Boca Raton: Recusal order affirmed

‘Clear bias’ against beach home puts key figures off case

Related: Judge chides Singer, Mayotte and O’Rourke, says beach project didn’t get fair hearing

By Steve Plunkett

A year after verbally ordering Boca Raton to reconsider its 2019 denial of a permit to build a four-story home on the beach, a federal judge has put his decision in writing.

“It is hereby declared” that plaintiff Natural Lands LLC “has the right to build a single-family, detached dwelling” at 2500 N. Ocean Blvd., “subject to satisfying the city’s CCCL variance criteria,” U.S. District Judge Rodney Smith said in a written final judgment he handed down on March 22.

In addition, Smith said that Mayor Scott Singer’s “bias was clear” and he would have to recuse himself from any future decisions on whether to give Natural Lands a variance to the city’s Coastal Construction Control Line, which limits building east of State Road A1A.

Also ordered to recuse themselves were Council members Andrea O’Rourke and Monica Mayotte, who were similarly found to be unfairly biased. But both have been term-limited out of office, O’Rourke in March 2023 and Mayotte on April 1.

Smith also ordered a host of city officials to steer clear of any future CCCL application by Natural Lands, including City Manager George Brown, Department of Development Services Director Brandon Schaad and environmental engineering consultant Michael Jenkins.

“The city shall ensure that its review, analysis, and/or processing of plaintiff’s CCCL application shall be sanitized such that anyone who previously reviewed, analyzed, or evaluated plaintiff’s prior application shall recuse themselves from any future proceedings, as the court finds that they too were tainted, directly or indirectly,” Smith ruled in an associated document on March 7.

Boca Raton reopened its appeal of the case the same day. It had appealed Smith’s ruling shortly after he voiced his decision on the last day of the March 20-24, 2023, non-jury trial. But the 11th U.S. Circuit Court of Appeals said the city had to wait until Smith filed his written judgment.

Smith also gave the Natural Lands attorneys until May to file their legal bill, which he said the city would have to pay.

The Natural Lands legal team celebrated the judgment.

“We are thrilled that the court has entered a written order that fully codifies its oral decision without waiver,” attorney Keith Poliakoff said. “The property owner will continue in its quest to build a home on this property, with the weight of the court order advising the city that it must approve a home at this location.”

Poliakoff said the final judgment, if upheld on appeal, would require the city to pay his team more than $1 million in legal fees and costs. 

This was the second adverse court ruling in two months against the city and in favor of beachfront construction.
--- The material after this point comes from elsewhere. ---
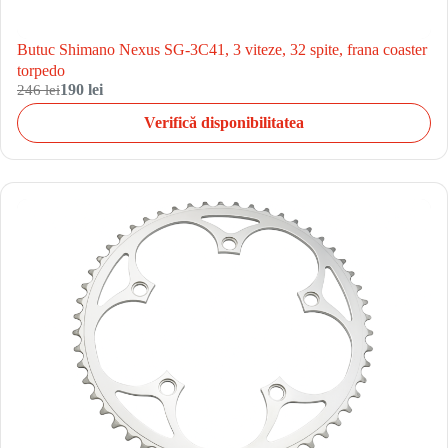
Butuc Shimano Nexus SG-3C41, 3 viteze, 32 spite, frana coaster
torpedo
246 lei
190 lei
Verifică disponibilitatea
A Palm Beach County circuit judge said on Feb. 1 that Boca Raton “unlawfully withheld and illegally delayed” turning over 42 public records that were prejudicial to the owner of 2600 N. Ocean Blvd., just north of the Natural Lands parcel. That landowner also has been trying to get a building permit for an oceanfront residence.

Robert Sweetapple, one of the lawyers for the 2600 landowner, Delray Beach-based Azure Development LLC, has said his side’s legal bill, also to be paid by the city, will top $1 million as well.

Neither figure includes what Boca Raton has paid its outside lawyers from the law firm Weiss Serota to litigate the cases.

Poliakoff said Natural Lands is working on an alternative design for 2500 N. Ocean to ensure compliance with new floodplain requirements.

“The property owner has always wanted this parcel developed as its winter retreat, so no current plan to sell has been contemplated,” he said.

The case stretches back to 2011 when the landowner first applied for a building permit.

In December 2015 the City Council caused a public outcry when it approved a zoning variance to allow something to be built at 2500 N. Ocean, an 88.5-foot-wide lot. City rules normally require lots at least 100 feet wide.

Natural Lands planned to build a 48-foot-tall, 8,666-square-foot single-family home at the site and obtained a Notice to Proceed from the state Department of Environmental Protection in October 2016.

But the council denied a city CCCL variance on July 23, 2019.

Before the trial, the city offered to pay Natural Lands the $950,000 it paid to buy the parcel if it would drop the case. The partnership declined.